Academy of Arabic Language (ALA)

Monday، 20 July 2009 - 12:00 AM

The idea of establishing an Arabic language academy was first introduced late in the nineteenth century with the intent of ensuring that Arabic language keeps up with the concepts of modern civilization, particularly in respect of political terms used in the press. Equivalents for terms transliterated from other tongues were accordingly standardized. The ALA was inaugurated on January 30, 1934.

Prior to the establishment of the ALA, many literary and linguistic associations had taken up as their main goal the development of Arabic language. The most famous was the ALA set up in 1892 along the lines of "L’Academie Francaise". Many attempts were made at reestablishing the ALA in the years 1900, 1907, 1910 and 1917 successively.

The Arabic Language Academy underwent radical changes afterwards. The statute of the ALA was modified many a time. Its membership increased from 20 in 1934 to 30 seven years later and to 40 in 1946. Those whose work contributed enormously to the study of Arabic language and dialects were given the title of "honorary members". Others were given the title of "correspondent members". In 1955, a law was enacted which ruled that the Academy, then operating under the Ministry of Education, be deemed an independent legal person, and that non-Egyptian members should not exceed 12.

The ALA is international in the sense that it has both Arabs and Orientalists as members. ALA’s motto is that knowledge and understanding among countries of the East and West should reign supreme. In addition to linguists and authors, its membership includes physicians, chemists, physicists, mathematicians, lawmakers and other specialists.

» **Work order A**:
In the records, edit the lines between the one holding "116: (631, 223)" and the one holding "79: (169, 56)", inclusive, changing "(447, 131)" to "(447, 113)" and leaving everything else as it is. Return only those lines.

» **Provided data**:

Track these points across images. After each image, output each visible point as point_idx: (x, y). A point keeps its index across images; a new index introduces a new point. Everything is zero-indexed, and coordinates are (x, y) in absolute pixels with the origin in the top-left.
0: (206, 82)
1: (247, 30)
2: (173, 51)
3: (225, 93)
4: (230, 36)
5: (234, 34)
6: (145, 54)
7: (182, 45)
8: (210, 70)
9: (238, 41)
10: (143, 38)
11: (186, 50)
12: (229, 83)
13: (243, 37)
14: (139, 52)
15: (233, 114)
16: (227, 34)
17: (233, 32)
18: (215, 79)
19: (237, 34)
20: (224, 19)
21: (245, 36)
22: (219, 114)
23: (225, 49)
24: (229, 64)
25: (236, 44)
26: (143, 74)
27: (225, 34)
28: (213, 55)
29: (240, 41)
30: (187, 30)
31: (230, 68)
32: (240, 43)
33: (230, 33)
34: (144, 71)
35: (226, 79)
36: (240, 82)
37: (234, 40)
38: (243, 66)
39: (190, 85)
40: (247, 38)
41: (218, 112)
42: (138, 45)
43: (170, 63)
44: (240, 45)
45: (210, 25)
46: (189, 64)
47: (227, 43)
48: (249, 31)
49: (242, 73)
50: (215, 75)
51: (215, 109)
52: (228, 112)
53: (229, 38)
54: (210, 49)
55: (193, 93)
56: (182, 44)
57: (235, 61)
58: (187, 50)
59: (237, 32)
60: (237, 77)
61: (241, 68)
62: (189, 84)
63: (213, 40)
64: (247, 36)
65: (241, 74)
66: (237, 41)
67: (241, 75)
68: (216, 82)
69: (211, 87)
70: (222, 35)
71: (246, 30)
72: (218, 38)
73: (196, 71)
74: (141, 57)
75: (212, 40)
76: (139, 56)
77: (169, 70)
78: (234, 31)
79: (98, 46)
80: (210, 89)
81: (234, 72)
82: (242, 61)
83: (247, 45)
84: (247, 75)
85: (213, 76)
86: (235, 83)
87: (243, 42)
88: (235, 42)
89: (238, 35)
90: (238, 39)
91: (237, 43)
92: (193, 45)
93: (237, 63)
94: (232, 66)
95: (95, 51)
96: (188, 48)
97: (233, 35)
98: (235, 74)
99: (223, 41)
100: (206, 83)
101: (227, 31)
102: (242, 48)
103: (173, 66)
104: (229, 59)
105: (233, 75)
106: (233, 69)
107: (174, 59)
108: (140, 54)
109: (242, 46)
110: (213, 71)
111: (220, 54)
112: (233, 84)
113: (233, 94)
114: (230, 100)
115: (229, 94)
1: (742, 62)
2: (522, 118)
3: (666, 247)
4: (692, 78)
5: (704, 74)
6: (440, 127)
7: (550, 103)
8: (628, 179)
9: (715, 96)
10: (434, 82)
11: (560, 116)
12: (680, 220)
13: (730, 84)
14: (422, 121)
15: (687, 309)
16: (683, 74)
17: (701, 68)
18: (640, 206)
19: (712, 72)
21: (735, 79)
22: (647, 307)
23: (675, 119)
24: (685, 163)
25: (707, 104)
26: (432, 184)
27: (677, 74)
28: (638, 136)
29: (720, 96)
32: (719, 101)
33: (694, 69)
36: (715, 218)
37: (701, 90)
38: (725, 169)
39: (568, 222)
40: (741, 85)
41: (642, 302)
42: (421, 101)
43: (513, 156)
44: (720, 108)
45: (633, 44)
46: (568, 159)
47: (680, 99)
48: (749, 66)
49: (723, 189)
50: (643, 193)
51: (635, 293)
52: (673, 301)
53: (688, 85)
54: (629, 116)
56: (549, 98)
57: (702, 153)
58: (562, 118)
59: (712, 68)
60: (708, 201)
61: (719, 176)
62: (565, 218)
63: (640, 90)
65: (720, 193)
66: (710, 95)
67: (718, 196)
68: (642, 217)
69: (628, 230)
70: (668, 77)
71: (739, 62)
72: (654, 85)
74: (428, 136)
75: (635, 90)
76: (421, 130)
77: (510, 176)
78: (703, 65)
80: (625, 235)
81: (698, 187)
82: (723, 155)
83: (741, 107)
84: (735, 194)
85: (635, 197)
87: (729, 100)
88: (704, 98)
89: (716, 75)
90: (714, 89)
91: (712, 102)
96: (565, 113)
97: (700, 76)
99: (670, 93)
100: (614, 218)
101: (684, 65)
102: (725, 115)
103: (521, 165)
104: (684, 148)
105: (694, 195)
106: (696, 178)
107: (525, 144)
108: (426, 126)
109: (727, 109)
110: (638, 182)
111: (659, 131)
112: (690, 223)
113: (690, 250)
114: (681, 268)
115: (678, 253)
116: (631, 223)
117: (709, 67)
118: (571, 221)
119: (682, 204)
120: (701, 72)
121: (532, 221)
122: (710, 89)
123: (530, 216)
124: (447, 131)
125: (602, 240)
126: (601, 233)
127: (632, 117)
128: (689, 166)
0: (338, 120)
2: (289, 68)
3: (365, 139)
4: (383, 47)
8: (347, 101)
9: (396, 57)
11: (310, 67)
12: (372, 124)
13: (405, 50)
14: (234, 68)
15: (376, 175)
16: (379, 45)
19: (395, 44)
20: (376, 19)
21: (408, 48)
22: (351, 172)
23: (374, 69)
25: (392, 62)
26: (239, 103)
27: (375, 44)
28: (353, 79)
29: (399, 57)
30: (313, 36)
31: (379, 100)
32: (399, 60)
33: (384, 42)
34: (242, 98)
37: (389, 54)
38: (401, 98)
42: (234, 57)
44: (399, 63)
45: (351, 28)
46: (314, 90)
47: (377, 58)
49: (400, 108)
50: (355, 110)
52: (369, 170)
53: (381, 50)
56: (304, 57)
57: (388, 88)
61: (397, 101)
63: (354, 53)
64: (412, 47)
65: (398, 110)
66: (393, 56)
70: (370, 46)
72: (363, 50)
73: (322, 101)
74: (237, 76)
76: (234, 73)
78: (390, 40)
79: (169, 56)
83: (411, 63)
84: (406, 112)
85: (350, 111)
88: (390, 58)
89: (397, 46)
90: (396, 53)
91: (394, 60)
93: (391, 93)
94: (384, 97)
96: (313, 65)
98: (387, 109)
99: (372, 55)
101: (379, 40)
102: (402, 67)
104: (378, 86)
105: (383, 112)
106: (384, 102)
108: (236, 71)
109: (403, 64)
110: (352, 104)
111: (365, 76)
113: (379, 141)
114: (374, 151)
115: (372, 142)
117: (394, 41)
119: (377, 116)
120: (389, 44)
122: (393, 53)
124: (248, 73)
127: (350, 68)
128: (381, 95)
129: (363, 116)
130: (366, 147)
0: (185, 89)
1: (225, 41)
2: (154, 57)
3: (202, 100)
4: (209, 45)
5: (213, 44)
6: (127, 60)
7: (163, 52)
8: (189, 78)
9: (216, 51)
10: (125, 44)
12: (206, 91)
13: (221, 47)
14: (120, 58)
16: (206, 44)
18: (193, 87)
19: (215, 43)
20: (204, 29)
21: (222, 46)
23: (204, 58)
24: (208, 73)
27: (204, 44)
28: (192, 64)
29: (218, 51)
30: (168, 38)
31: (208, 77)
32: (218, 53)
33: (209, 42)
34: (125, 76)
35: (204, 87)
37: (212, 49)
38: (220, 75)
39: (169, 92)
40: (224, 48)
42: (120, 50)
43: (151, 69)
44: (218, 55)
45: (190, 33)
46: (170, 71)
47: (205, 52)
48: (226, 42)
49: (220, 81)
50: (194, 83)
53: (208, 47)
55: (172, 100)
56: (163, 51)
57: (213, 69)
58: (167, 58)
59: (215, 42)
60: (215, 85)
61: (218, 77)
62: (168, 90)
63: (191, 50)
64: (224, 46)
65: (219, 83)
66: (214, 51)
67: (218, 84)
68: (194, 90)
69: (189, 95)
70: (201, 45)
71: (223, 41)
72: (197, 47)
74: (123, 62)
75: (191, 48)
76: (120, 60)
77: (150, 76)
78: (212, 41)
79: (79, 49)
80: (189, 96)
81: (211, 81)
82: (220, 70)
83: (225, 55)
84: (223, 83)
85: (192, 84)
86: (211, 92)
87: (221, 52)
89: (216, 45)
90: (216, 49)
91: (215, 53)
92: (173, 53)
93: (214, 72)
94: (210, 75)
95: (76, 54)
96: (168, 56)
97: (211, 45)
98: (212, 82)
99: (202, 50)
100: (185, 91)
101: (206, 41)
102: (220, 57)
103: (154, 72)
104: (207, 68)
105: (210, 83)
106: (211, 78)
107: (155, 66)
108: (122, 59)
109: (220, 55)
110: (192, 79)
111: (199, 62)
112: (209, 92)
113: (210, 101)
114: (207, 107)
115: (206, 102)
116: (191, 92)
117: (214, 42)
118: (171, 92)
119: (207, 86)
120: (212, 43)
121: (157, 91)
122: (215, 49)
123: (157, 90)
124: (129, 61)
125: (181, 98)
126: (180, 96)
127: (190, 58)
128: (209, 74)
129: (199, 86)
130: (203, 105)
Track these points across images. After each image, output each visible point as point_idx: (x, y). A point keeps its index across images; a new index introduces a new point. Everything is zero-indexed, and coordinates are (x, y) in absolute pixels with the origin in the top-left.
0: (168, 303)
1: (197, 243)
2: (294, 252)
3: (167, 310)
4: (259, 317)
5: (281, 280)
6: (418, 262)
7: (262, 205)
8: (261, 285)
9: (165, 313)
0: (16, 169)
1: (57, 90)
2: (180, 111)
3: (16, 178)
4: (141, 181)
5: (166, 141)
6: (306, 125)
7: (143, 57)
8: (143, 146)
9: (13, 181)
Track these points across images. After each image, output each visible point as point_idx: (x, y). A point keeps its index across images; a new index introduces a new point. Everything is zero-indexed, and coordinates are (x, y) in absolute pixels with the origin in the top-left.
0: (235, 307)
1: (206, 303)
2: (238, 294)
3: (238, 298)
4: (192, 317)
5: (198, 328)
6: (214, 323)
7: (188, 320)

» **Work order B**:
Answer these from the Academy of Arabic Language text:
(i) On what date was the ALA inaugurated?
(ii) How many members did the Academy have in 1946?
(iii) Under the 1955 law, what was the maximum number of non-Egyptian members?

» **Written reply A**:
116: (631, 223)
117: (709, 67)
118: (571, 221)
119: (682, 204)
120: (701, 72)
121: (532, 221)
122: (710, 89)
123: (530, 216)
124: (447, 113)
125: (602, 240)
126: (601, 233)
127: (632, 117)
128: (689, 166)
0: (338, 120)
2: (289, 68)
3: (365, 139)
4: (383, 47)
8: (347, 101)
9: (396, 57)
11: (310, 67)
12: (372, 124)
13: (405, 50)
14: (234, 68)
15: (376, 175)
16: (379, 45)
19: (395, 44)
20: (376, 19)
21: (408, 48)
22: (351, 172)
23: (374, 69)
25: (392, 62)
26: (239, 103)
27: (375, 44)
28: (353, 79)
29: (399, 57)
30: (313, 36)
31: (379, 100)
32: (399, 60)
33: (384, 42)
34: (242, 98)
37: (389, 54)
38: (401, 98)
42: (234, 57)
44: (399, 63)
45: (351, 28)
46: (314, 90)
47: (377, 58)
49: (400, 108)
50: (355, 110)
52: (369, 170)
53: (381, 50)
56: (304, 57)
57: (388, 88)
61: (397, 101)
63: (354, 53)
64: (412, 47)
65: (398, 110)
66: (393, 56)
70: (370, 46)
72: (363, 50)
73: (322, 101)
74: (237, 76)
76: (234, 73)
78: (390, 40)
79: (169, 56)

» **Written reply B**:
(i) January 30, 1934
(ii) 40
(iii) 12